Industry News

Europe Converted Flexible Packaging Value Falls 3% in 2009

PCI Films Consulting reported €10.4 billion market size as raw-material deflation masked marginal volume growth.

PCI Films Consulting's "Europe's Flexible Packaging Market 2009" study reported converted flexible packaging demand in Europe fell 3% in value terms to approximately €10.4 billion in 2009, equivalent to 44.2 billion square meters of material. Study author Paul Gaster attributed the value decline primarily to lower raw-material costs—especially in the first half of the year—which flowed through to customer pricing even as underlying volume proved more resilient than many forecasters expected.

Demand measured in area terms increased roughly 1%, supported by food, pharmaceutical, and pet food segments that together represent about 90% of European flexible packaging consumption. Gaster described the sector as "recession-resistant" relative to industrial packaging tied to automotive and construction markets, which collapsed during the global financial crisis.

The report highlighted Amcor's completion of selected Alcan Packaging acquisitions, leaving Amcor as by far the largest flexible packaging converter in Europe with approaching 25% market share. PCI noted other top-ten European converters had not yet reached scale to challenge the enlarged Amcor equally, predicting further consolidation as mid-size plants became acquisition targets.
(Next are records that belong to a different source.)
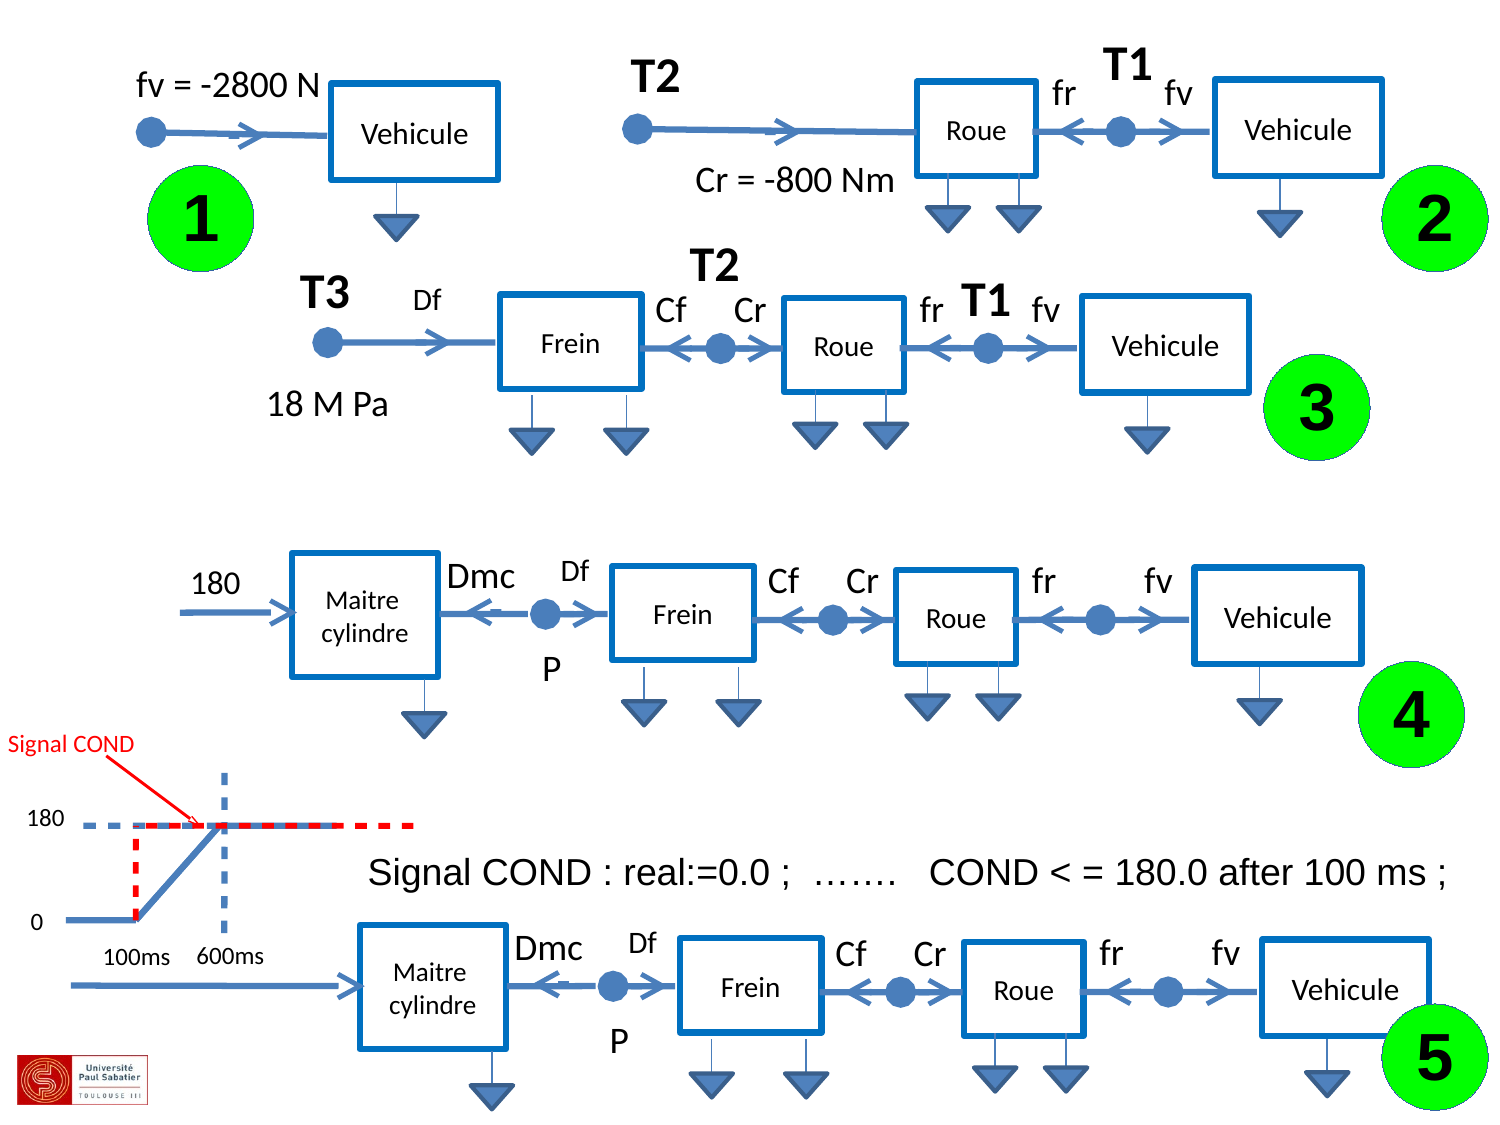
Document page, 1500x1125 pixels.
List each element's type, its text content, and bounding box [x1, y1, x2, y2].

text_box Df [537, 543, 613, 596]
text_box Df [390, 271, 465, 324]
text_box Vehicule [1262, 939, 1430, 1037]
text_box Frein [499, 294, 642, 389]
text_box T2 [614, 47, 697, 138]
picture [17, 1055, 148, 1105]
text_box [1238, 700, 1281, 725]
text_box [864, 423, 908, 448]
text_box 180 [132, 553, 298, 609]
text_box T3 [283, 264, 367, 367]
text_box [690, 1073, 734, 1098]
text_box 18 M Pa [250, 371, 404, 432]
text_box Vehicule [1082, 295, 1250, 393]
text_box [717, 701, 760, 726]
text_box Cf [746, 549, 821, 609]
text_box Vehicule [1214, 79, 1382, 176]
text_box Cr [756, 277, 788, 338]
text_box fr [1027, 60, 1086, 121]
text_box T2 [673, 236, 756, 339]
text_box Frein [679, 938, 822, 1033]
text_box [375, 216, 418, 241]
text_box P [527, 636, 577, 697]
text_box [1126, 428, 1169, 453]
text_box Cf [813, 921, 889, 982]
text_box fr [1006, 548, 1082, 609]
text_box [973, 1067, 1017, 1092]
text_box Frein [612, 566, 754, 661]
text_box fv [1170, 60, 1217, 121]
text_box [977, 695, 1020, 720]
text_box [510, 429, 554, 454]
text_box 0 [15, 897, 59, 943]
text_box Cf [633, 277, 673, 338]
text_box fr [894, 277, 944, 338]
text_box 600ms [181, 932, 280, 978]
text_box T1 [944, 271, 1028, 362]
text_box fv = -2800 N [90, 53, 367, 113]
text_box Cr = -800 Nm [645, 147, 945, 208]
text_box Signal COND [0, 720, 150, 766]
text_box fv [1188, 921, 1264, 981]
text_box Maitre cylindre [292, 552, 439, 678]
text_box Cr [892, 921, 968, 982]
text_box 180 [11, 793, 80, 839]
text_box [604, 429, 648, 454]
text_box [402, 713, 446, 738]
text_box [784, 1073, 828, 1098]
text_box [1044, 1067, 1088, 1092]
text_box [906, 695, 949, 720]
text_box [470, 1085, 514, 1110]
text_box [997, 207, 1041, 232]
text_box [1258, 212, 1302, 237]
text_box Vehicule [1194, 567, 1362, 665]
text_box 4 [1358, 661, 1465, 768]
text_box Vehicule [331, 83, 499, 181]
text_box [1305, 1072, 1349, 1097]
text_box Roue [896, 569, 1016, 664]
text_box fr [1074, 921, 1149, 981]
text_box 5 [1381, 1003, 1489, 1111]
text_box Signal COND : real:=0.0 ; ……. COND < = 180.0 after 100 ms ; [342, 844, 1464, 902]
text_box P [594, 1009, 644, 1069]
text_box fv [1121, 548, 1196, 609]
text_box Roue [963, 941, 1084, 1036]
text_box Roue [916, 81, 1037, 176]
text_box 1 [147, 165, 254, 272]
text_box Cr [825, 549, 900, 609]
text_box [927, 207, 970, 232]
text_box T1 [1086, 35, 1170, 126]
text_box [793, 423, 837, 448]
text_box Dmc [489, 915, 608, 976]
text_box fv [1028, 277, 1084, 338]
text_box Dmc [422, 543, 541, 604]
text_box Df [605, 915, 680, 968]
text_box [622, 701, 666, 726]
text_box Cf [660, 301, 673, 319]
text_box Roue [783, 298, 904, 393]
text_box 100ms [87, 933, 181, 978]
text_box 2 [1381, 165, 1489, 272]
text_box Maitre cylindre [359, 925, 506, 1050]
text_box 3 [1263, 354, 1371, 461]
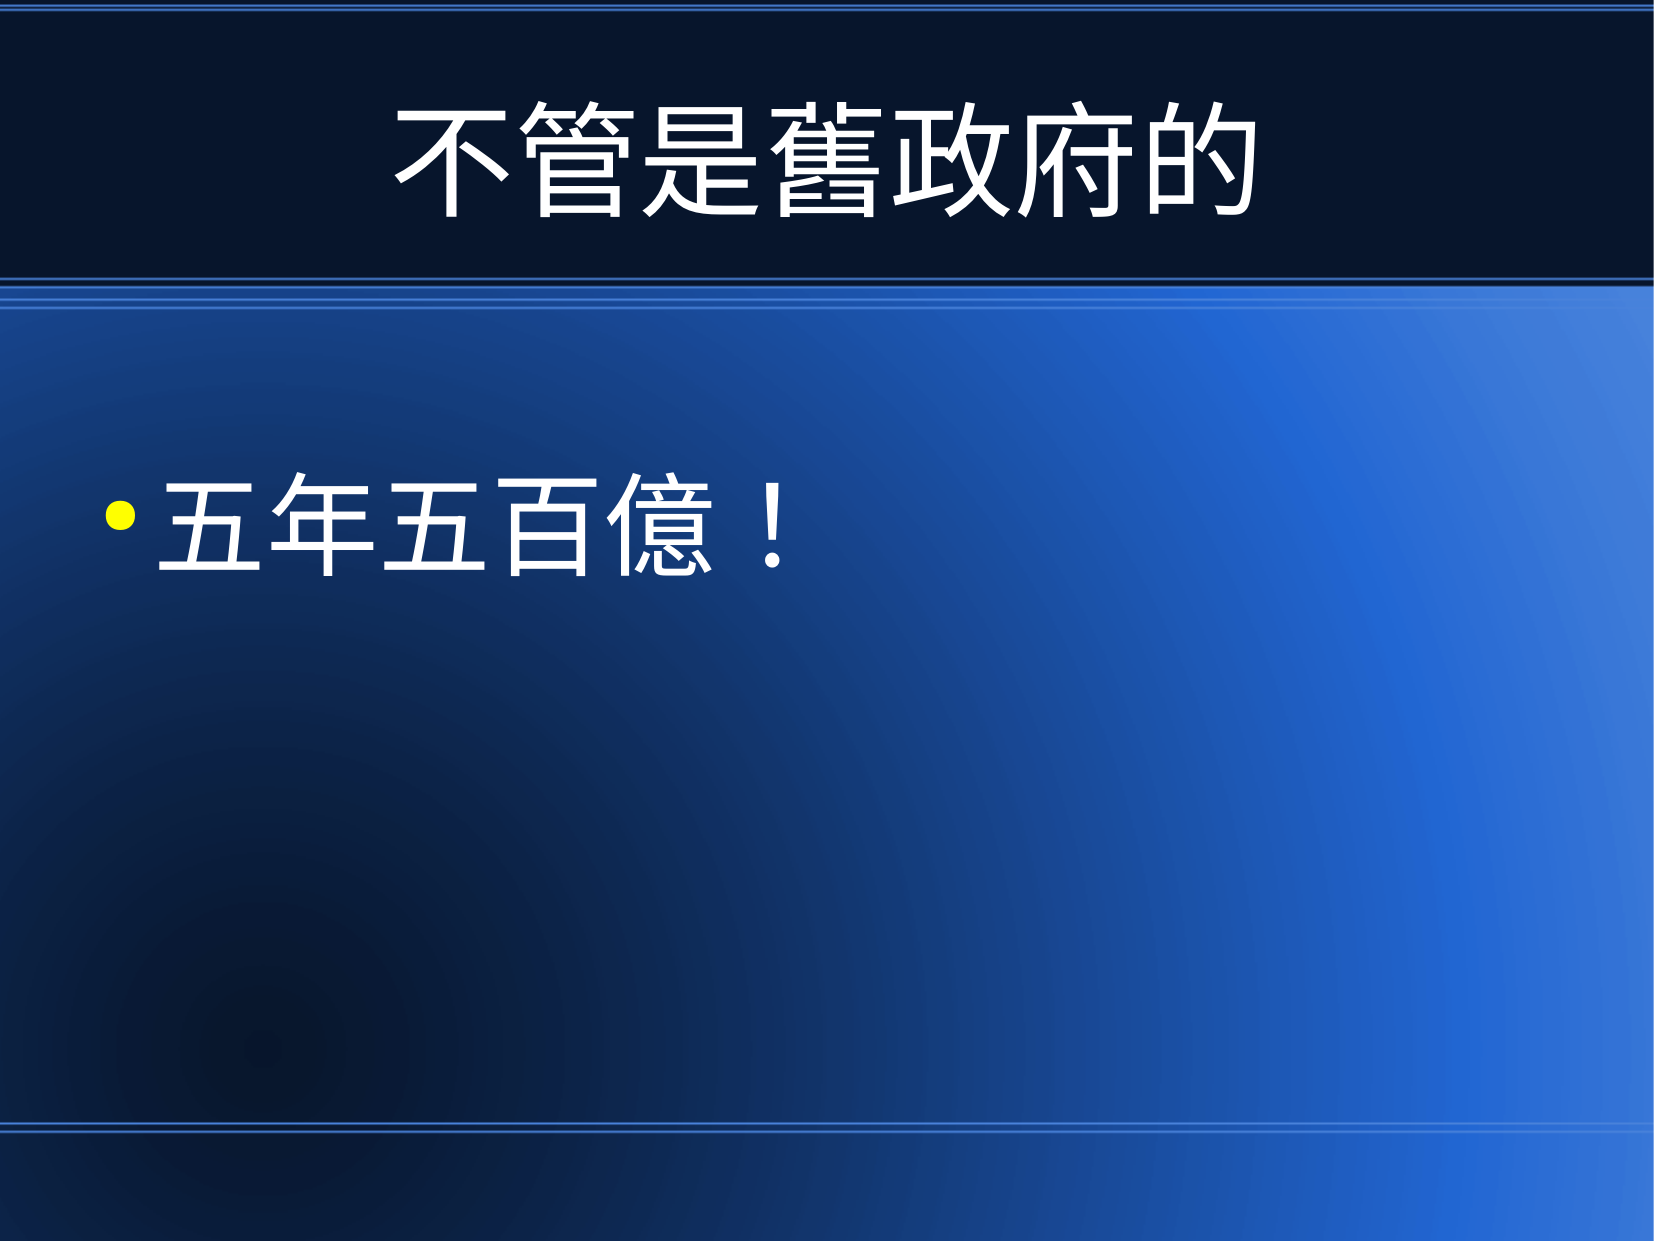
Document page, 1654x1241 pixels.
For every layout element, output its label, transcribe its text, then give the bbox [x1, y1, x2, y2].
Converter margins remained under pressure because resin costs rebounded strongly in 2009 after the prior year's declines, reversing temporary relief. Medium-sized converters in national markets still gained share in niches such as high-barrier retort pouches, but capital for new CI flexo or laminating lines remained constrained following drupa 2008 financing disruptions.

PCI forecast Europe's flexible packaging market could grow 4–5% in value during 2010 as customers rebuilt inventory, accepted higher selling prices, and resumed modest volume expansion. For plant managers, the 2009 PCI data validated holding food-sector capacity while deferring discretionary upgrades—a strategy many applied until resin and financing markets stabilized in 2010.